- Document section:

Women in Iran are not only more educated but also have a more visible role in life than in many other Islamic countries. Iran, as a Persian nation provides more space (relative) for women – prohibits discrimination against women in the workplace, many are self-sufficient and independent, drive cars and taxis, and hold public offices. That said, Iranian law still favours men. Women are not equal under Iran’s constitution, adopted in 1979 after the revolution and it mandates that the legal code adheres to Sharia law. Women are legally required to wear head coverings in public as mandated by an edict in 1979. There have been protests rights from the time it was introduced and still continues. These days the younger generation has been voicing their activism through social media platforms, like Facebook and Twitter, and messaging apps like Telegram.

 

We arrived at RCEC and were welcomed by the school management and students, mostly women and girls.  After a brief introduction, we were divided into three groups each led by students about to graduate – Parnia Badiei, Has Aliyari, and Parinaz Asare.

- Exercises:
**a)** Decide whether each statement agrees with the passage on women in Iran, answering yes or no and quoting the words that settle it: (i) Iran's constitution was adopted in 1979. (ii) Iranian law treats men and women equally. (iii) The visitors at RCEC were split into four groups.
**b)** Pull from the passage on women in Iran the stretch from "We arrived at" to "and Parinaz Asare.", copying it word for word.

- Information given:
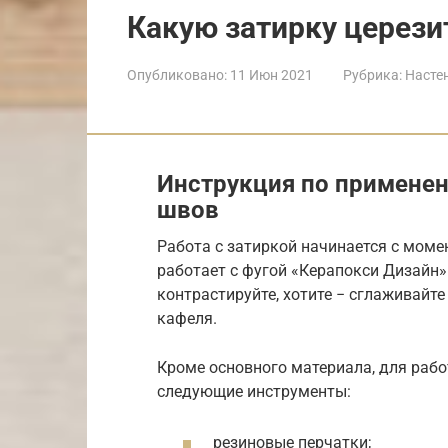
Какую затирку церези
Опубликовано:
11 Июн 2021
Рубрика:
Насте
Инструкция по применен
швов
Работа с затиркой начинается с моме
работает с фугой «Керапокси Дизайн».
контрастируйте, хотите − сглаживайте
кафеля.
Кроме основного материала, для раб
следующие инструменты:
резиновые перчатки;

---

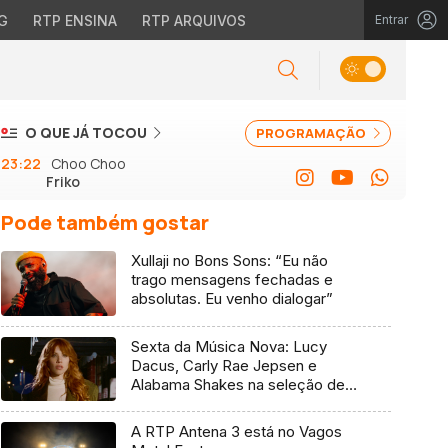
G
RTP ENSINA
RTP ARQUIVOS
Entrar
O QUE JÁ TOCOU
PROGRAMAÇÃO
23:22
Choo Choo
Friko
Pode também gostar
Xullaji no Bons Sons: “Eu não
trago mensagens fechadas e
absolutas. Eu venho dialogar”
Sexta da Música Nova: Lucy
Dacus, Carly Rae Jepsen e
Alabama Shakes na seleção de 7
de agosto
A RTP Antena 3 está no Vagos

- List of answers:
**a)**
(i) Yes: "adopted in 1979 after the revolution"
(ii) No: "Iranian law still favours men"
(iii) No: "we were divided into three groups"

**b)**
We arrived at RCEC and were welcomed by the school management and students, mostly women and girls.  After a brief introduction, we were divided into three groups each led by students about to graduate – Parnia Badiei, Has Aliyari, and Parinaz Asare.